Bonus awards under both the Incentive Plan and the AOP Plan will be payable on a sliding scale based on the Companys actual achievement relative to the predetermined goals, with the possibility that bonuses earned may exceed or be less than the targeted level. The Subcommittee has absolute negative discretion to eliminate or reduce the amount of any award under the Incentive Plan or the AOP Plan.
2010 Annual Stock Option and Restricted Stock Awards
On February 4, 2010, the Subcommittee also approved annual stock option and restricted stock awards to all of our equity grant-eligible employees under the AutoNation, Inc. 2008 Employee Equity and Incentive Plan (the 2008 Plan). The annual awards included stock option awards to our Senior Executive Officers and Kevin P. Westfall, specifically, Mike Jackson 255,024 options, Michael E. Maroone 204,104 options, Michael J. Short 153,364 options, Jonathan P. Ferrando 153,364 options, and Kevin P. Westfall 15,332 options. Additionally, the annual awards included a restricted stock award to Mr. Westfall, who will receive 5,112 shares of restricted stock. The Senior Executive Officers did not receive restricted stock awards.

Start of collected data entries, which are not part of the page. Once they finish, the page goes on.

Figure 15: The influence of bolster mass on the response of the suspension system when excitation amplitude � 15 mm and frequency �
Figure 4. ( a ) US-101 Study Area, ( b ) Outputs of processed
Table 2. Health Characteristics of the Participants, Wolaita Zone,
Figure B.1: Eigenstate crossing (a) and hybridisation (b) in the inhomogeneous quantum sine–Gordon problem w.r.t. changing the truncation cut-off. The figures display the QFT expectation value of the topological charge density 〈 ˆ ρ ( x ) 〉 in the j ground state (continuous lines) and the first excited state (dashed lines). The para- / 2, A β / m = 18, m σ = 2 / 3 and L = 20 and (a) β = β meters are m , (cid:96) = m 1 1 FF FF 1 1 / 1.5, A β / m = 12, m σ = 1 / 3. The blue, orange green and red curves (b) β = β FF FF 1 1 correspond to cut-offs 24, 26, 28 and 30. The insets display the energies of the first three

One-fourth (1/4) of each stock option award approved by the Subcommittee will be granted on the first trading day of each of March, June, September and December 2010, with an exercise price equal to the closing price of our common stock on each such grant date, subject to continuous employment through each such grant date. Each of the four option grants comprising an annual award will vest annually in equal installments over four years commencing on June 1, 2011 and will expire on March 1, 2020 (subject to earlier termination in accordance with the terms of the 2008 Plan and applicable award agreements). The restricted stock awards approved by the Subcommittee will be granted on the first trading day of March 2010 and will vest annually in equal installments over four years commencing on June 1, 2011.

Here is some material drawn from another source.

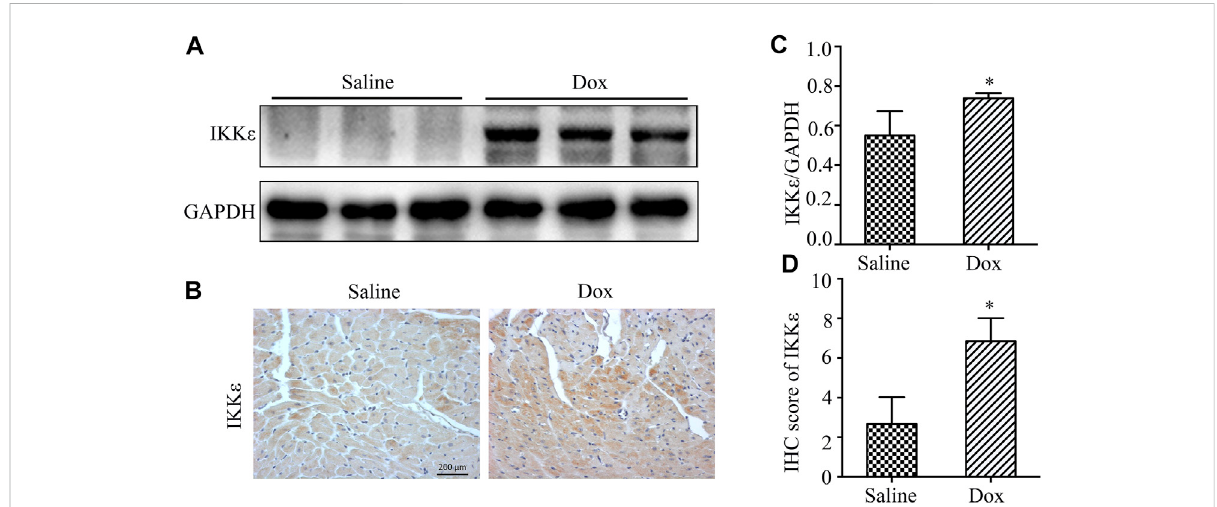
FIGURE 1 The expression of IKK ε was increased in WT mice ’ hearts after injection of Dox (A) . Representative western blot showing expression of IKK ε in heart tissue after Dox injection ( n = 4 mice per experimental group). (B) . Representative images of IHC staining of IKK ε in WT mice ’ hearts after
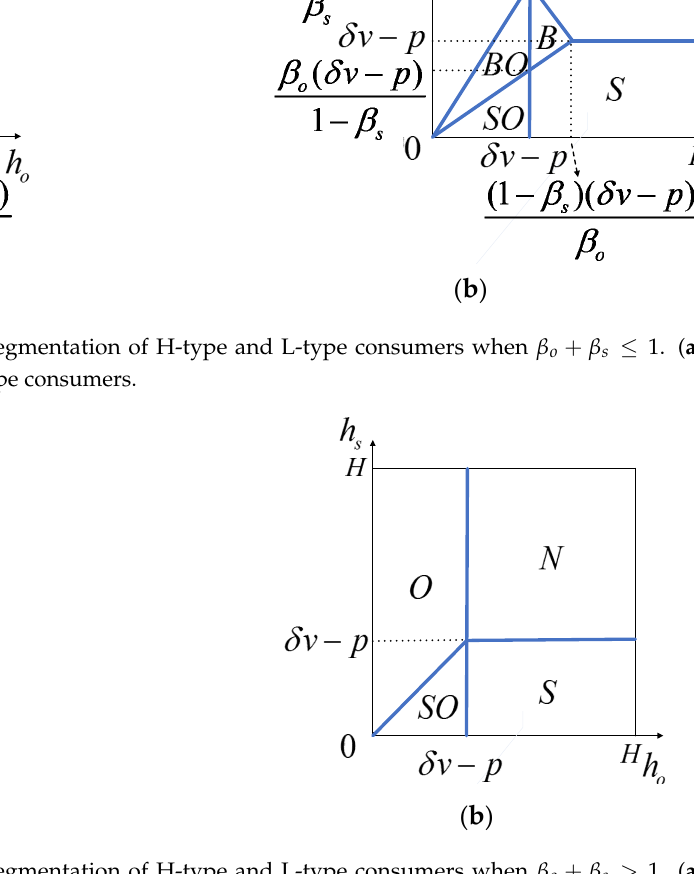
Figure 1. Market segmentation of H-type and L-type consumers when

Copies of each of our form of stock option agreement and form of restricted stock agreement to be entered into in connection with the grants described above are filed as Exhibits 10.1 and 10.2 hereto and are incorporated herein by reference.
|Item 9.01||Financial Statements and Exhibits.|
|10.1||Form of Stock Option Agreement under the 2008 Employee Equity and Incentive Plan (for grants in 2009 and thereafter) (incorporated by reference to Exhibit 10.4 to the Companys Quarterly Report on Form 10-Q, filed with the SEC on April 24, 2009).|
|10.2||Form of Restricted Stock Agreement under the 2008 Employee Equity and Incentive Plan (for grants in 2009 and thereafter) (incorporated by reference to Exhibit 10.5 to the Companys Quarterly Report on Form 10-Q, filed with the SEC on April 24, 2009).|
Pursuant to the requirements of the Securities Exchange Act of 1934, the registrant has duly caused this report to be signed on its behalf by the undersigned hereunto duly authorized.